I start to swivel my hips, back and forth. I’ve always loved when guys went down on me, but some seem to prefer to only fuck. I suppose they want their dick getting all the action. But this man? Oh my goodness. He tastes me as if he’s been waiting to taste me for a lifetime. As if I’m his favorite flavor. His favorite texture. His favorite scent. His favorite pleasure.

* * *

“If I don’t get this interview, it’s your fault for loosening me up too much,” I tell him as he drives me to 43rd and 8th for my audition.

“Sex is good for the nerves.”

“Sex is good before a nap, Ian. Not before an audition.”

“Are you forgetting who did all the work?”

“It’s hard work trying not to come too quickly when you’re going down on me.” I flush, and he stares darkly at me. Hungry.

I purse my lips and try to shake off the tugs in my stomach.

“Here, yummy motherfucker.” I pull him across the car to kiss him and thank him for bringing me. “Have fun filming garbage.”

“I will. I get off on it.”

I cackle and step out of the car, walking away, swishing my hips because I want to give him a little wood to remember me by.

A woman who was entering the building pauses and looks directly at me before shifting her gaze to the car, where Ian sits staring back at us.

“Do you know Ian?”

I hear her voice but I’m distracted. It’s a part I’m excited about, a story of a girl finding herself. And there are three leads, which means better odds of landing a part. “Yes,” I say, pulling myself from my thoughts and focusing on the woman in front of me.

“Interesting.”

“How do you know him?” I ask her.

“We’ve crossed paths. What is he to you?”

I feel possessive. I bristle. “My boyfriend.” I walk past her and open the door, thinking I’ve had the last word when I hear, “Really?”

“He seems to think so.” I turn back, give her a smile, and walk forward to get ready.

“Cordelia,” someone calls her. “A call for you. It’s your husband.”

“Oh really. He doesn’t have time to answer my calls? Well, now I don’t have time to answer his.”

* * *

The thing about auditions is you’re just not competing with others. You’re competing with yourself. It doesn’t matter what you have for breakfast and if it bloated you, or that you may be catching a bug. You need to be the best version of yourself because these people don’t want to settle, and they see a lot. They know when you’re settling and giving them a half-assed performance. I don’t want to be half-assed or perform scared as if I’m going to break my ankle again. I plan to do it all the way. As if the guy watching me is my Dirty Workaholic and my life depends on him choosing me.

Hmm. Why does that thought make my stomach flip?

Anyway. Back to business. There are forty-eight of us.

And we’re all bloodthirsty for the part.

Dancers can smell fear from a mile away, and so can the directors.

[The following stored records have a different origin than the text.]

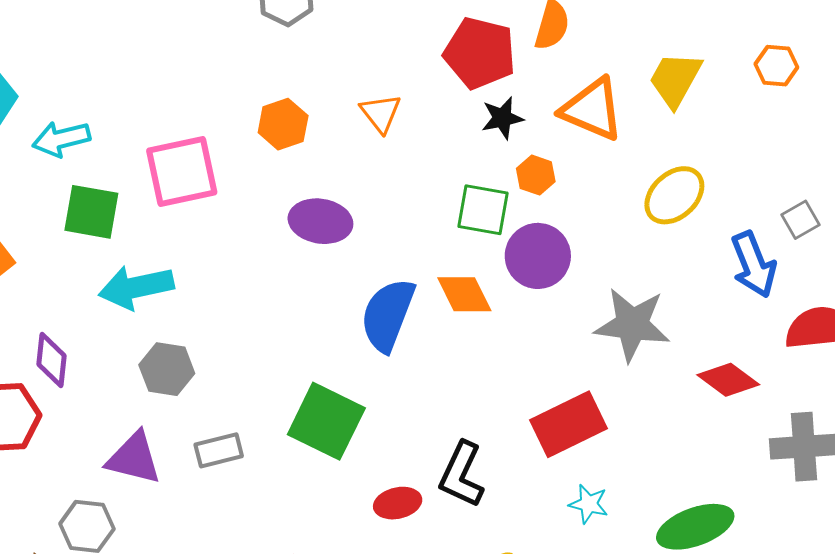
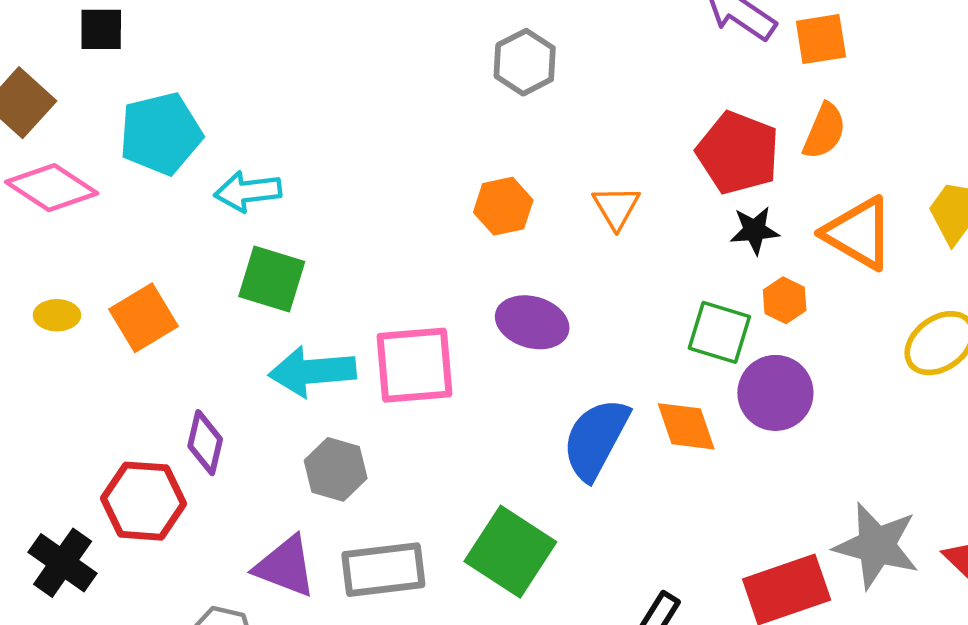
pink square: (182, 171) -> (414, 365), moved
gray star: (632, 325) -> (877, 546), moved
gray rectangle: (219, 450) -> (383, 570), size x1.5

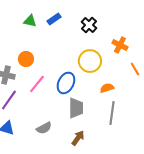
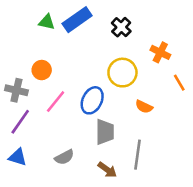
blue rectangle: (54, 19) -> (77, 20), size x1.6
orange semicircle: (107, 88) -> (144, 107), turned -136
gray line: (112, 113) -> (138, 155), moved
brown arrow: (78, 138) -> (107, 170), turned 91

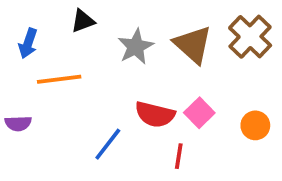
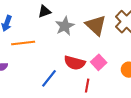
black triangle: (83, 21) -> (44, 11), moved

“From the top,” one of the casting directors says.

I took gymnastics when I was a girl. It helped my dancing in numerous ways, but it especially gave me the strength to backflip and do acrobatics that you’d never get from a normal dance class.

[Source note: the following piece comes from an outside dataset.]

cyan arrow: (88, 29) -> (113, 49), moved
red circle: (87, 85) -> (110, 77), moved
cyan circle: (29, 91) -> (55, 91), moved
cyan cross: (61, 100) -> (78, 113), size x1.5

It turns out to be an advantage for this casting, which requires some knowledge of gymnastics.

After the auditions, the blonde I met by the door halts me with a curt “You.” She comes over, her regard making me tip my chin up a little higher. I’ve never been stared at by someone who is so blatantly angry during a casting before. “Your name?” She raises one brow.

“Sara.”

“Sara what?” she barks.

“Sara Davies.”

She purses her lips and heads back to converse with the directors.

They seem to be discussing their decisions intensely for ten minutes.

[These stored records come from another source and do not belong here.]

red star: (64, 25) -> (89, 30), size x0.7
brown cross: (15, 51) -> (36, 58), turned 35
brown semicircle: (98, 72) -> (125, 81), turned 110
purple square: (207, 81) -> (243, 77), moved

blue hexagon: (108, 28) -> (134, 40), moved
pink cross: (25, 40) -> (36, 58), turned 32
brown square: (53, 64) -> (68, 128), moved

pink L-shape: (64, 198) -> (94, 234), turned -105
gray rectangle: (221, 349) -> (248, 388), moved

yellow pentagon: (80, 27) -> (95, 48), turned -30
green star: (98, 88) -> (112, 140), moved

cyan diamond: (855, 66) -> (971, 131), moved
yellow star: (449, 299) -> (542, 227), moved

“We’re calling out the list of our final ten,” the blonde, Cordelia, says. The guy next to her begins reading names, and my stomach sinks when we get to number ten. And there’s no Sara Davies on the list.

Crushed, I am about to force myself to move my ass and get off the stage when the guy hesitates. “Eleven,” he says, looking me straight in the eye. “Sara Davies.”

What?

My eyes widen. I made the finalists?

“From the top,” he calls with a clap.

I’m exhausted by the time I’m done; even my bones feel sore. This was an emotional challenge, but I head out and take off my dance shoes and toss them into my dance bag, feeling good about an audition for the first time since I broke my ankle.